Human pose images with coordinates
○ ○ ○

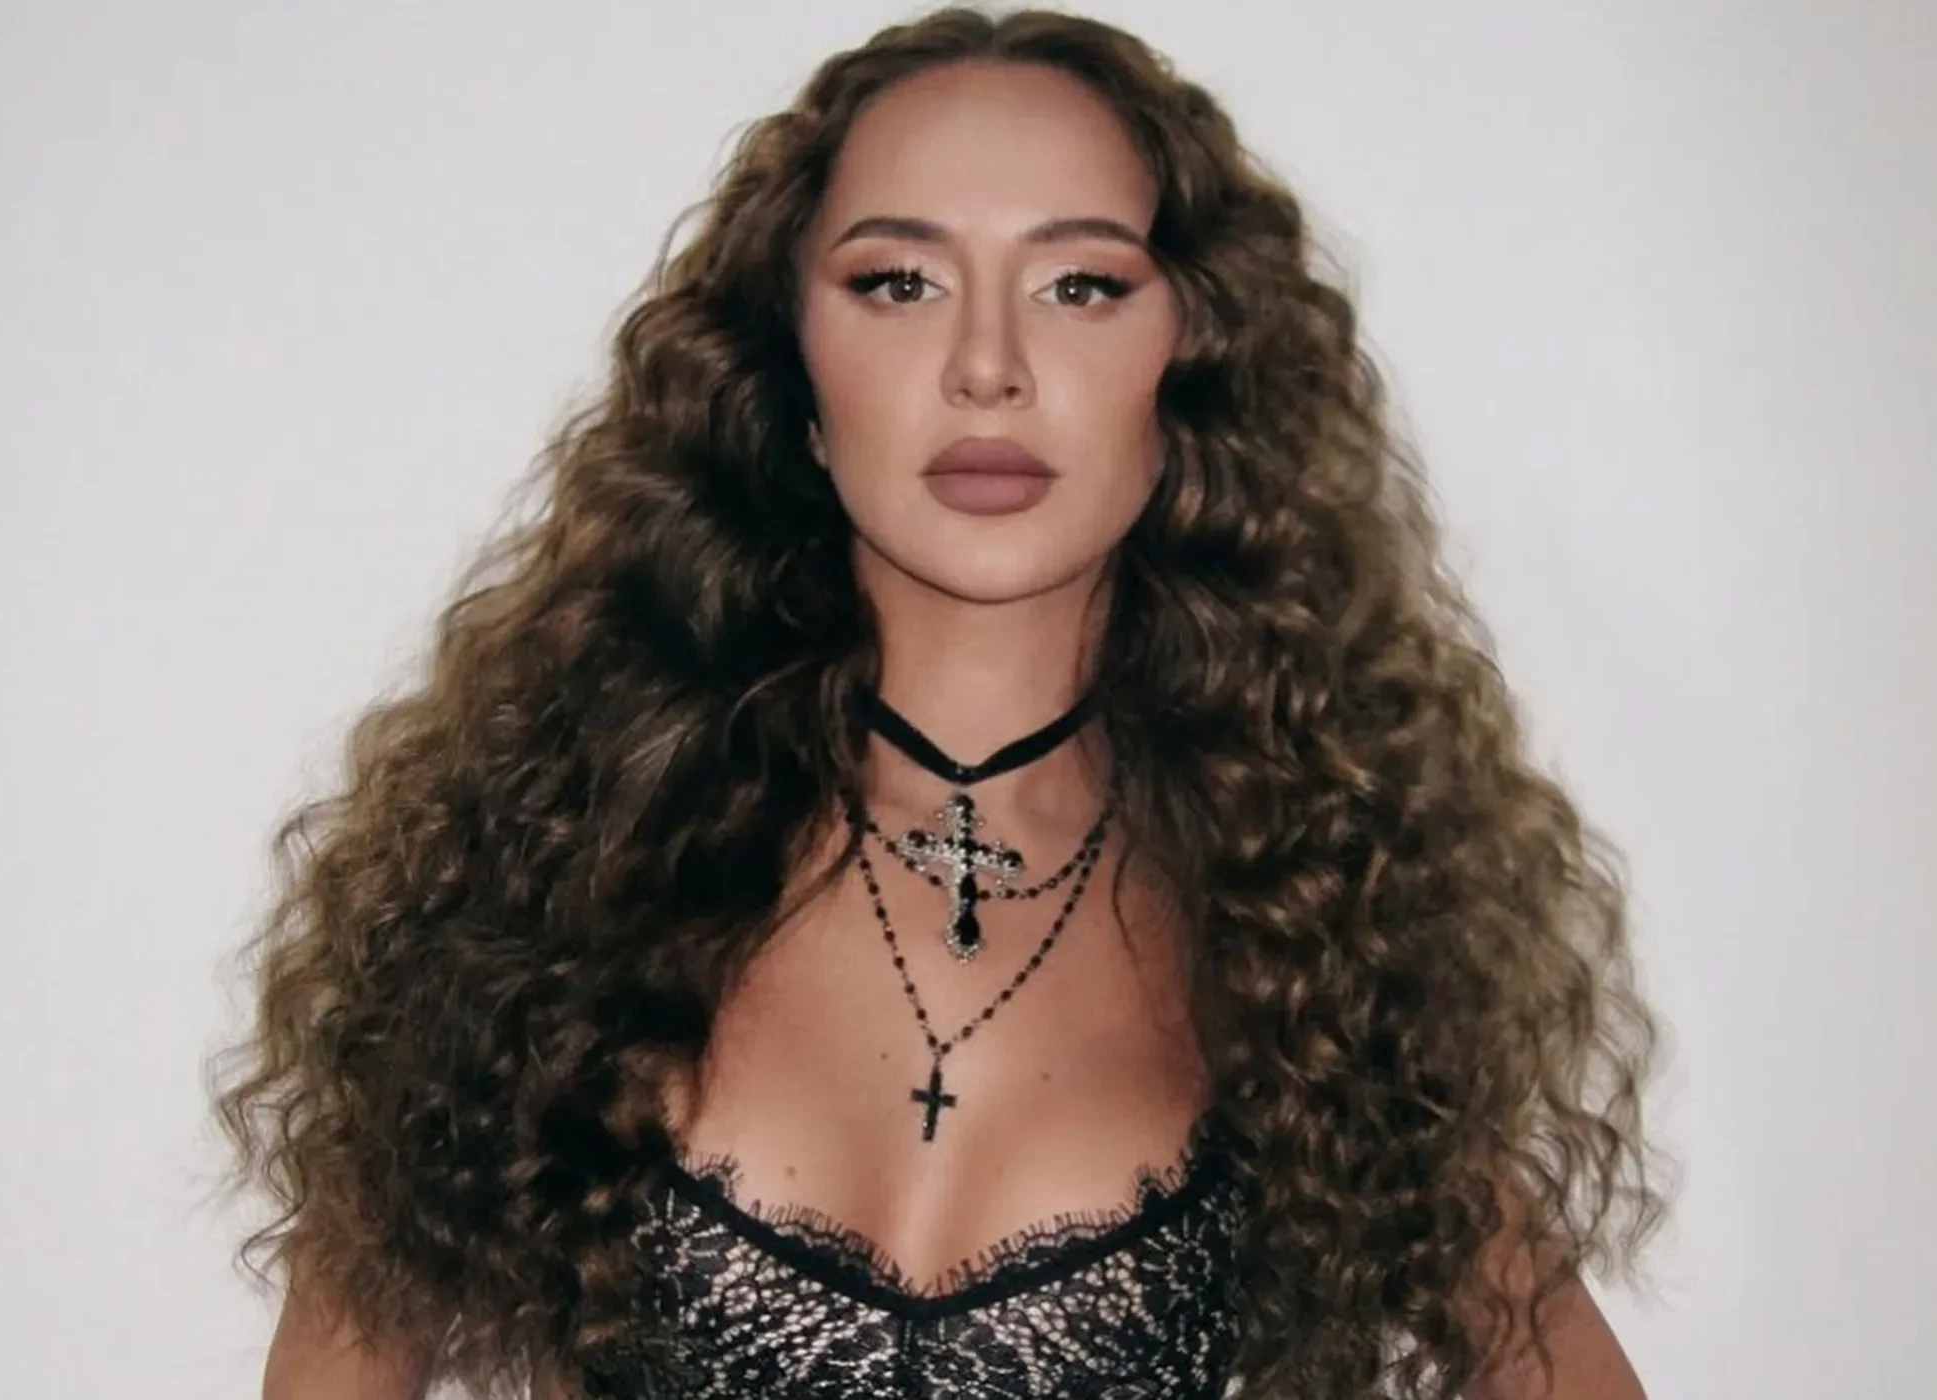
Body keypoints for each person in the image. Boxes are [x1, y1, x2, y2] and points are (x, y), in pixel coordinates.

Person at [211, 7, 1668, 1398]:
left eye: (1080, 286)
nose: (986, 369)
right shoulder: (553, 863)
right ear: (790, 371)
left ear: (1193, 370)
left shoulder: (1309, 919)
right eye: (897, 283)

○ ○ ○

ACTIVITY: Write out all the entries word for word, but skip any images.

ANSWER TO THE PROBLEM:
Body keypoints for each person in the image. Boxes are [x1, y1, x2, y2] and points are (x, y), in pixel coordinates.

Person at [211, 7, 1668, 1398]:
left eye: (1080, 286)
nose: (986, 369)
right shoulder: (553, 863)
right ear: (790, 371)
left ear: (1193, 370)
left shoulder: (1309, 919)
right eye: (897, 283)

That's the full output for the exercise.